The SFI Discover Programme was set up to catalyse, inspire and guide STEM education and public engagement. To achieve this the programme Call funds the development of STEM education and public engagement sector in Ireland, investing in developing and extending activity and ability in this area, and exploring and encouraging novel means of engaging the public.

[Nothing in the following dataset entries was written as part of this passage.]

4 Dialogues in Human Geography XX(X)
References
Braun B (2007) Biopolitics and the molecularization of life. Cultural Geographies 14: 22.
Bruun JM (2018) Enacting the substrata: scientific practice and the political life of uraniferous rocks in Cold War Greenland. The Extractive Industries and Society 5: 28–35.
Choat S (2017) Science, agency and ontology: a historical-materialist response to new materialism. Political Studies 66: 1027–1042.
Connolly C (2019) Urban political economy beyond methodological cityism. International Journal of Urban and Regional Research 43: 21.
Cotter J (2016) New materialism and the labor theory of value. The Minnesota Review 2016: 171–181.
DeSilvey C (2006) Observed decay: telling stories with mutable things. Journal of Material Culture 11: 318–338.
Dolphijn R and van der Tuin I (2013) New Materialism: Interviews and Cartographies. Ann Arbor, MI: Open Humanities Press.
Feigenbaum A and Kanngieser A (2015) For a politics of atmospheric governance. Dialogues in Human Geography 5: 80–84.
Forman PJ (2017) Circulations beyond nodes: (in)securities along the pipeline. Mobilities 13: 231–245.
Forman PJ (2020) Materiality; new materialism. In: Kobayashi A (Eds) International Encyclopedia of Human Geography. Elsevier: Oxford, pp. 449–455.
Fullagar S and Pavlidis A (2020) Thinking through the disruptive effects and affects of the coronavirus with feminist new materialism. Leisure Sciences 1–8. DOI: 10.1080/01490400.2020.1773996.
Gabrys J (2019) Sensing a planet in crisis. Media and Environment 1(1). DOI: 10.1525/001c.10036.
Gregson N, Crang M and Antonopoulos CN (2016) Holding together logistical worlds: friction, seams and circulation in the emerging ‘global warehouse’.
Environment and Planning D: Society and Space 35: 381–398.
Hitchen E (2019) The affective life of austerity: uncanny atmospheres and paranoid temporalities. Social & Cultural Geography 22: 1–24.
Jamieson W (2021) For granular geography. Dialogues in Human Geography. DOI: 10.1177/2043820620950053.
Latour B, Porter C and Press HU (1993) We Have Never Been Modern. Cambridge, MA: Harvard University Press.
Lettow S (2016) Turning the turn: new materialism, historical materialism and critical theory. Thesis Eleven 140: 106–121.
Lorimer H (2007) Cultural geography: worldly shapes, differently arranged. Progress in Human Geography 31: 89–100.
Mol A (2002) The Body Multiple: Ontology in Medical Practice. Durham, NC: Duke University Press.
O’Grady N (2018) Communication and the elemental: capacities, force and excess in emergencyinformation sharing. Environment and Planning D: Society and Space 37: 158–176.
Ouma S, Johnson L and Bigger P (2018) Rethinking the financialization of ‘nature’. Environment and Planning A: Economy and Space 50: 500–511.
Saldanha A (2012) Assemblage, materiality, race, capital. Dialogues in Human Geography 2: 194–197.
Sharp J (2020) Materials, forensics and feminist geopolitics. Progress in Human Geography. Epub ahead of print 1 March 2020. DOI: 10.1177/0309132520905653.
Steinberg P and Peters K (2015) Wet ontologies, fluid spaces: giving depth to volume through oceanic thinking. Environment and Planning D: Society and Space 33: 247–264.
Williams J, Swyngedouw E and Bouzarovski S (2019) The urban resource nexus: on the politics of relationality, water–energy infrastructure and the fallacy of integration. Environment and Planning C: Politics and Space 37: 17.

=== Science in Ireland Barometer ===
The study was commissioned by SFI and most recently completed by Qualia Analytics (in 2020–21) to establish the Irish public's attitudes and awareness of STEM in our society, as well as the impact of the COVID-19 pandemic on public attitudes and behaviours. Results from 2020 to 2021 are available on a dedicated SFI website: https://www.sfi.ie/engagement/barometer/. An earlier version of this survey was conducted in 2015. The 2015 study was involved face-to-face interviews, across a nationally representative sample of 1,008 adults aged 15+ in Ireland. The study found that awareness of science is generally positive. Science was deemed to be highly valued both for economic growth and personal prosperity but only half the population felt adequately informed. The public seek clarity and consistency in what they hear about science, with positive engagement of science teachers and parents being key factors to children's interest in STEM.